▶ **WORK INSTRUCTION**: In the copy, keep every line below as it is and leave out the pictures.

▶ **GIVEN DATA**:
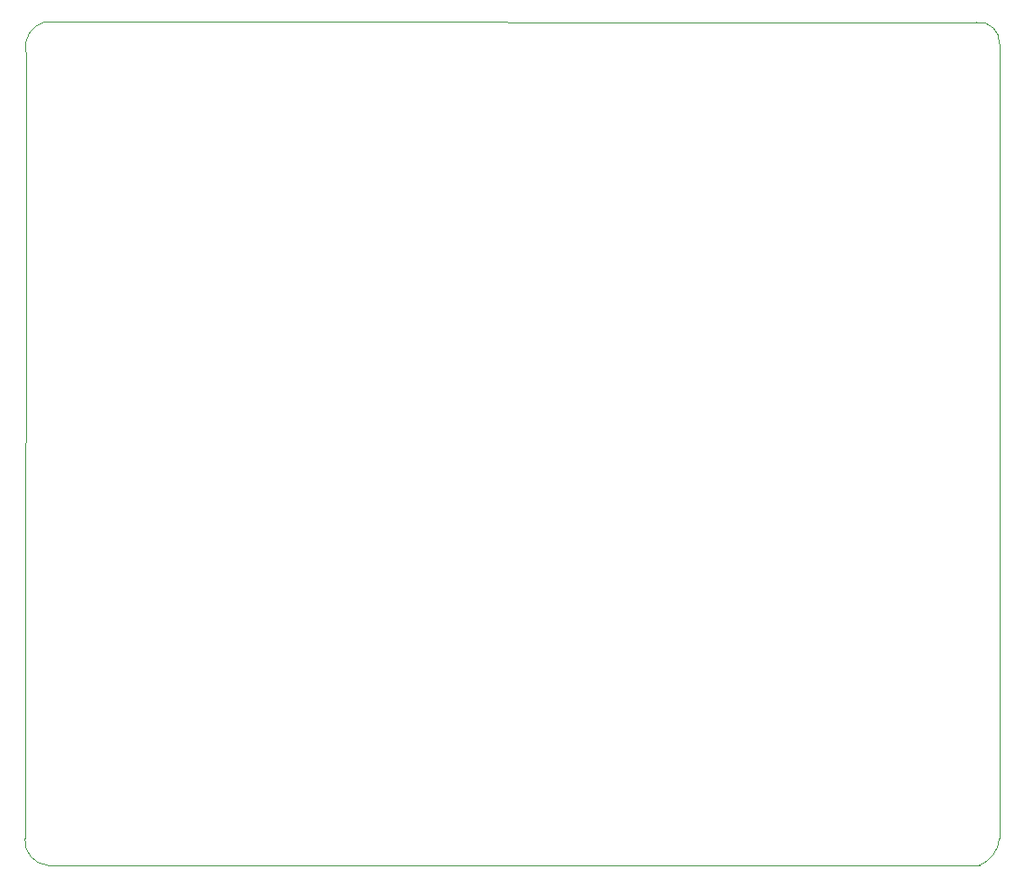
<source format=gbr>
%TF.GenerationSoftware,KiCad,Pcbnew,(6.0.6)*%
%TF.CreationDate,2023-06-21T15:59:23+02:00*%
%TF.ProjectId,X68KFDPI,5836384b-4644-4504-992e-6b696361645f,rev?*%
%TF.SameCoordinates,Original*%
%TF.FileFunction,Profile,NP*%
%FSLAX46Y46*%
G04 Gerber Fmt 4.6, Leading zero omitted, Abs format (unit mm)*
G04 Created by KiCad (PCBNEW (6.0.6)) date 2023-06-21 15:59:23*
%MOMM*%
%LPD*%
G01*
G04 APERTURE LIST*
%TA.AperFunction,Profile*%
%ADD10C,0.100000*%
%TD*%
G04 APERTURE END LIST*
D10*
X110238340Y-47678934D02*
G75*
G03*
X108458000Y-50546000I681960J-2409766D01*
G01*
X197866000Y-47752000D02*
X110238344Y-47678949D01*
X108384996Y-124460004D02*
G75*
G03*
X110518956Y-127000000I2337004J-202996D01*
G01*
X108458000Y-50546000D02*
X108384950Y-124460000D01*
X198120005Y-127000013D02*
G75*
G03*
X200000006Y-124460000I-1088505J2771413D01*
G01*
X200000006Y-124460000D02*
X200000006Y-49784000D01*
X110518956Y-127000000D02*
X198120000Y-127000000D01*
X199999982Y-49783999D02*
G75*
G03*
X197866000Y-47752000I-1886082J155799D01*
G01*
M02*

</source>
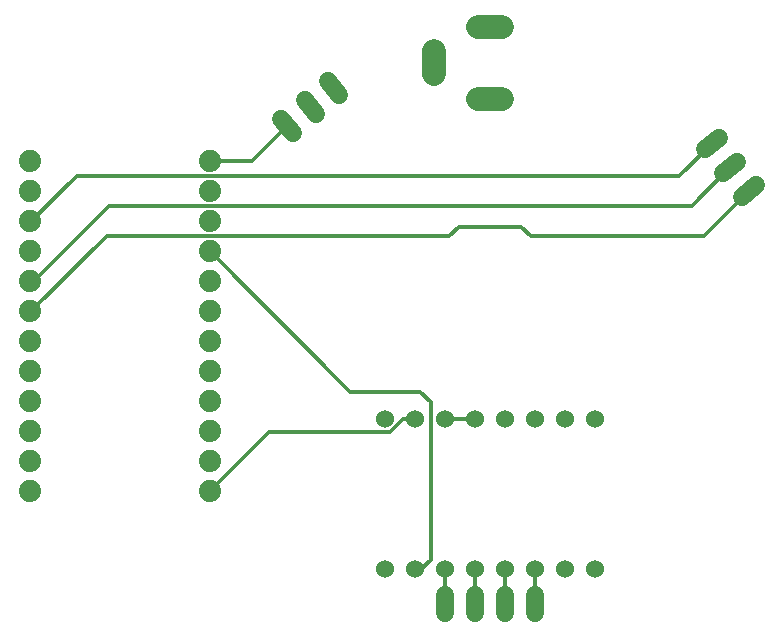
<source format=gbr>
G04 EAGLE Gerber RS-274X export*
G75*
%MOMM*%
%FSLAX34Y34*%
%LPD*%
%INTop Copper*%
%IPPOS*%
%AMOC8*
5,1,8,0,0,1.08239X$1,22.5*%
G01*
%ADD10C,1.879600*%
%ADD11C,1.524000*%
%ADD12C,2.000000*%
%ADD13C,1.524000*%
%ADD14C,0.304800*%


D10*
X-389890Y132080D03*
X-389890Y106680D03*
X-389890Y81280D03*
X-389890Y55880D03*
X-389890Y30480D03*
X-389890Y5080D03*
X-389890Y-20320D03*
X-389890Y-45720D03*
X-389890Y-71120D03*
X-389890Y-96520D03*
X-389890Y-121920D03*
X-389890Y-147320D03*
X-237490Y-147320D03*
X-237490Y-121920D03*
X-237490Y-96520D03*
X-237490Y-71120D03*
X-237490Y-45720D03*
X-237490Y-20320D03*
X-237490Y5080D03*
X-237490Y30480D03*
X-237490Y55880D03*
X-237490Y81280D03*
X-237490Y106680D03*
X-237490Y132080D03*
D11*
X88900Y-86360D03*
X63500Y-86360D03*
X38100Y-86360D03*
X12700Y-86360D03*
X-12700Y-86360D03*
X-38100Y-86360D03*
X-63500Y-86360D03*
X-88900Y-86360D03*
X-88900Y-213360D03*
X-63500Y-213360D03*
X-38100Y-213360D03*
X-12700Y-213360D03*
X12700Y-213360D03*
X38100Y-213360D03*
X63500Y-213360D03*
X88900Y-213360D03*
D12*
X10000Y184900D02*
X-10000Y184900D01*
X-10000Y245900D02*
X10000Y245900D01*
X-48000Y225900D02*
X-48000Y205900D01*
D13*
X212790Y102276D02*
X224816Y111638D01*
X209213Y131681D02*
X197187Y122319D01*
X181584Y142362D02*
X193610Y151724D01*
X38100Y-234950D02*
X38100Y-250190D01*
X12700Y-250190D02*
X12700Y-234950D01*
X-12700Y-234950D02*
X-12700Y-250190D01*
X-38100Y-250190D02*
X-38100Y-234950D01*
X-127918Y187991D02*
X-137571Y199785D01*
X-157226Y183697D02*
X-147574Y171903D01*
X-167229Y155815D02*
X-176882Y167609D01*
D14*
X-59081Y-62992D02*
X-50292Y-71781D01*
X-50292Y-205232D01*
X-58420Y-213360D01*
X-63500Y-213360D01*
X-118618Y-62992D02*
X-237490Y55880D01*
X-118618Y-62992D02*
X-59081Y-62992D01*
X170434Y94234D02*
X203200Y127000D01*
X170434Y94234D02*
X-322505Y94234D01*
X-386259Y30480D01*
X-389890Y30480D01*
X180680Y68834D02*
X218803Y106957D01*
X-388620Y5080D02*
X-389890Y5080D01*
X-388620Y5080D02*
X-324866Y68834D01*
X-53340Y68580D01*
X-34549Y68600D01*
X34260Y68834D02*
X180680Y68834D01*
X-26465Y76684D02*
X-34549Y68600D01*
X-26465Y76684D02*
X26410Y76684D01*
X34260Y68834D01*
X38100Y-213360D02*
X38100Y-242570D01*
X12700Y-242570D02*
X12700Y-213360D01*
X-12700Y-213360D02*
X-12700Y-242570D01*
X-38100Y-242570D02*
X-38100Y-213360D01*
X-38100Y-86360D02*
X-12700Y-86360D01*
X-187198Y-97028D02*
X-237490Y-147320D01*
X-84481Y-97028D02*
X-73813Y-86360D01*
X-63500Y-86360D01*
X-84481Y-97028D02*
X-187198Y-97028D01*
X-201688Y132080D02*
X-172056Y161712D01*
X-201688Y132080D02*
X-237490Y132080D01*
X160188Y119634D02*
X187597Y147043D01*
X-350266Y119634D02*
X-388620Y81280D01*
X-389890Y81280D01*
X-350266Y119634D02*
X160188Y119634D01*
M02*

</source>
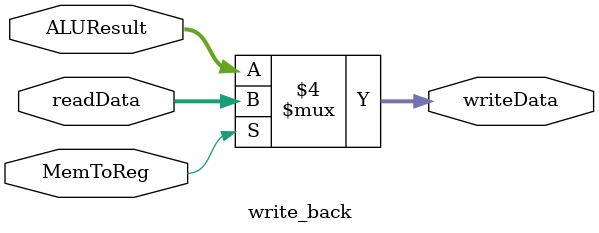
<source format=v>
`timescale 1ns / 1ps
module write_back(MemToReg,readData,ALUResult,writeData);

	input MemToReg;
	input [31:0] readData;
	input [31:0] ALUResult;

	output reg [31:0] writeData;
	
	always @(*)
		begin 
			if (MemToReg == 1)
				writeData = readData;
			else
				writeData = ALUResult;
		end
		
endmodule

</source>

▶ **ANSWER SPACE**:
<source format=gbr>
%TF.GenerationSoftware,KiCad,Pcbnew,(6.0.6)*%
%TF.CreationDate,2023-06-21T15:59:23+02:00*%
%TF.ProjectId,X68KFDPI,5836384b-4644-4504-992e-6b696361645f,rev?*%
%TF.SameCoordinates,Original*%
%TF.FileFunction,Profile,NP*%
%FSLAX46Y46*%
G04 Gerber Fmt 4.6, Leading zero omitted, Abs format (unit mm)*
G04 Created by KiCad (PCBNEW (6.0.6)) date 2023-06-21 15:59:23*
%MOMM*%
%LPD*%
G01*
G04 APERTURE LIST*
%TA.AperFunction,Profile*%
%ADD10C,0.100000*%
%TD*%
G04 APERTURE END LIST*
D10*
X110238340Y-47678934D02*
G75*
G03*
X108458000Y-50546000I681960J-2409766D01*
G01*
X197866000Y-47752000D02*
X110238344Y-47678949D01*
X108384996Y-124460004D02*
G75*
G03*
X110518956Y-127000000I2337004J-202996D01*
G01*
X108458000Y-50546000D02*
X108384950Y-124460000D01*
X198120005Y-127000013D02*
G75*
G03*
X200000006Y-124460000I-1088505J2771413D01*
G01*
X200000006Y-124460000D02*
X200000006Y-49784000D01*
X110518956Y-127000000D02*
X198120000Y-127000000D01*
X199999982Y-49783999D02*
G75*
G03*
X197866000Y-47752000I-1886082J155799D01*
G01*
M02*

</source>
<source format=gbr>
G04 EAGLE Gerber RS-274X export*
G75*
%MOMM*%
%FSLAX34Y34*%
%LPD*%
%INTop Copper*%
%IPPOS*%
%AMOC8*
5,1,8,0,0,1.08239X$1,22.5*%
G01*
%ADD10C,1.879600*%
%ADD11C,1.524000*%
%ADD12C,2.000000*%
%ADD13C,1.524000*%
%ADD14C,0.304800*%


D10*
X-389890Y132080D03*
X-389890Y106680D03*
X-389890Y81280D03*
X-389890Y55880D03*
X-389890Y30480D03*
X-389890Y5080D03*
X-389890Y-20320D03*
X-389890Y-45720D03*
X-389890Y-71120D03*
X-389890Y-96520D03*
X-389890Y-121920D03*
X-389890Y-147320D03*
X-237490Y-147320D03*
X-237490Y-121920D03*
X-237490Y-96520D03*
X-237490Y-71120D03*
X-237490Y-45720D03*
X-237490Y-20320D03*
X-237490Y5080D03*
X-237490Y30480D03*
X-237490Y55880D03*
X-237490Y81280D03*
X-237490Y106680D03*
X-237490Y132080D03*
D11*
X88900Y-86360D03*
X63500Y-86360D03*
X38100Y-86360D03*
X12700Y-86360D03*
X-12700Y-86360D03*
X-38100Y-86360D03*
X-63500Y-86360D03*
X-88900Y-86360D03*
X-88900Y-213360D03*
X-63500Y-213360D03*
X-38100Y-213360D03*
X-12700Y-213360D03*
X12700Y-213360D03*
X38100Y-213360D03*
X63500Y-213360D03*
X88900Y-213360D03*
D12*
X10000Y184900D02*
X-10000Y184900D01*
X-10000Y245900D02*
X10000Y245900D01*
X-48000Y225900D02*
X-48000Y205900D01*
D13*
X212790Y102276D02*
X224816Y111638D01*
X209213Y131681D02*
X197187Y122319D01*
X181584Y142362D02*
X193610Y151724D01*
X38100Y-234950D02*
X38100Y-250190D01*
X12700Y-250190D02*
X12700Y-234950D01*
X-12700Y-234950D02*
X-12700Y-250190D01*
X-38100Y-250190D02*
X-38100Y-234950D01*
X-127918Y187991D02*
X-137571Y199785D01*
X-157226Y183697D02*
X-147574Y171903D01*
X-167229Y155815D02*
X-176882Y167609D01*
D14*
X-59081Y-62992D02*
X-50292Y-71781D01*
X-50292Y-205232D01*
X-58420Y-213360D01*
X-63500Y-213360D01*
X-118618Y-62992D02*
X-237490Y55880D01*
X-118618Y-62992D02*
X-59081Y-62992D01*
X170434Y94234D02*
X203200Y127000D01*
X170434Y94234D02*
X-322505Y94234D01*
X-386259Y30480D01*
X-389890Y30480D01*
X180680Y68834D02*
X218803Y106957D01*
X-388620Y5080D02*
X-389890Y5080D01*
X-388620Y5080D02*
X-324866Y68834D01*
X-53340Y68580D01*
X-34549Y68600D01*
X34260Y68834D02*
X180680Y68834D01*
X-26465Y76684D02*
X-34549Y68600D01*
X-26465Y76684D02*
X26410Y76684D01*
X34260Y68834D01*
X38100Y-213360D02*
X38100Y-242570D01*
X12700Y-242570D02*
X12700Y-213360D01*
X-12700Y-213360D02*
X-12700Y-242570D01*
X-38100Y-242570D02*
X-38100Y-213360D01*
X-38100Y-86360D02*
X-12700Y-86360D01*
X-187198Y-97028D02*
X-237490Y-147320D01*
X-84481Y-97028D02*
X-73813Y-86360D01*
X-63500Y-86360D01*
X-84481Y-97028D02*
X-187198Y-97028D01*
X-201688Y132080D02*
X-172056Y161712D01*
X-201688Y132080D02*
X-237490Y132080D01*
X160188Y119634D02*
X187597Y147043D01*
X-350266Y119634D02*
X-388620Y81280D01*
X-389890Y81280D01*
X-350266Y119634D02*
X160188Y119634D01*
M02*

</source>
<source format=v>
`timescale 1ns / 1ps
module write_back(MemToReg,readData,ALUResult,writeData);

	input MemToReg;
	input [31:0] readData;
	input [31:0] ALUResult;

	output reg [31:0] writeData;
	
	always @(*)
		begin 
			if (MemToReg == 1)
				writeData = readData;
			else
				writeData = ALUResult;
		end
		
endmodule

</source>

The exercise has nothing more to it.